Im Unterschied zur Weimarer Verfassung geht das Grundgesetz von vorgegebenen Menschenrechten aus. Diese werden ihrer Natur nach nicht eingeräumt oder großzügig zugestanden, sondern sie können im Prinzip nur erklärt, d.h. in feierlicher Form deklariert werden. Sie gelten unabhängig von jeder Gesetzgebung, normieren diese sogar. Während der Weimarer Zeit galten Grundrechte nur nach Maßgabe der Gesetze. Das Grundgesetz hat demgegenüber einen fundamental anderen Ansatz: Alle Gesetze gelten nur nach Maßgabe der Grundrechte.

Menschenrechte fallen nicht als formulierter Kanon vom Himmel und sind auch nicht Bestandteil eines kollektiven Menschheitsgewissens. Sie müssen durch tausendfach erlittenes Unrecht ins menschliche Bewußtsein gehoben und unter größten Anstrengungen im politisch-rechtlichen Horizont verankert werden. Es handelt sich u.U. um Entwicklungen aus einer regionalen Erfahrung heraus, die dann die unaufschiebbare Macht einer weltweiten Durchsetzung und Beachtung entfaltet. So muß dies auch für das Menschenrecht auf Asyl mit seiner langen Geschichte gesehen werden. Hier ist dem Nachkriegsdeutschland eine historische Aufgabe zugefallen, die es sich nicht aussuchen und der es sich nicht entziehen kann.

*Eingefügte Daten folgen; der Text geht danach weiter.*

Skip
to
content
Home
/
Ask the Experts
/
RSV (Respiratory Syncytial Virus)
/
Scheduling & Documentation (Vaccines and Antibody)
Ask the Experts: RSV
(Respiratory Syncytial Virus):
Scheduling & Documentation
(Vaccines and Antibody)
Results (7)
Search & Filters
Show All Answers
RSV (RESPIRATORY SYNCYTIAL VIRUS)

Die Eltern des Grundgesetzes haben mit Artikel 16 ganz bewußt eine spezifische Konsequenz aus der nationalsozialistischen Schreckensherrschaft ziehen wollen. Es war eine Art Dank an die Völkergemeinschaft für die Aufnahme von 800.000 Flüchtlingen aus Hitlerdeutschland, aber auch eine Selbstverpflichtung dazu, keinesfalls, wie in Tausenden anderen Fällen während der Nazi-Zeit auch geschehen, Flüchtlinge an der Grenze abzuweisen. Man kann ohne Übertreibung sagen, die Bundesrepublik habe in einer historischen Verantwortung mit diesem Artikel über alle geltenden Menschenrechtskonventionen hinaus einen neuen Standard gesetzt, indem sie einzelne Menschen nicht nur als Flüchtlinge aufnimmt und schützt, sondern ihre Aufnahme zu einem Recht ausgestaltet, das mit allen Rechtsweggarantien, die ein heutiger Rechtsstaat seinen Bürgern gewährt, versehen ist.

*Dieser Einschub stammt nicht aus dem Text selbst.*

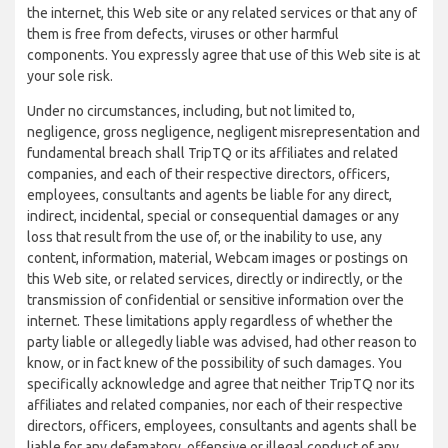
the internet, this Web site or any related services or that any of
them is free from defects, viruses or other harmful
components. You expressly agree that use of this Web site is at
your sole risk.
Under no circumstances, including, but not limited to,
negligence, gross negligence, negligent misrepresentation and
fundamental breach shall TripTQ or its affiliates and related
companies, and each of their respective directors, officers,
employees, consultants and agents be liable for any direct,
indirect, incidental, special or consequential damages or any
loss that result from the use of, or the inability to use, any
content, information, material, Webcam images or postings on
this Web site, or related services, directly or indirectly, or the
transmission of confidential or sensitive information over the
internet. These limitations apply regardless of whether the
party liable or allegedly liable was advised, had other reason to
know, or in fact knew of the possibility of such damages. You
specifically acknowledge and agree that neither TripTQ nor its
affiliates and related companies, nor each of their respective
directors, officers, employees, consultants and agents shall be
liable for any defamatory, offensive or illegal conduct of any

Bundestag und Bundesregierung sind aus geschichtlicher Verantwortung heraus verpflichtet, sich auf europäischer und internationaler Ebene für die Deklarierung des Asylrechts als Menschenrecht einzusetzen. Die Bundesrepublik hat auf der Genfer Asylkonferenz 1977 den Versuch unternommen, eine ähnliche Erklärung wie die des Artikels 16 international durchzusetzen. Sie ist damals mit diesem Versuch gescheitert, ohne ihn je wieder aufzunehmen.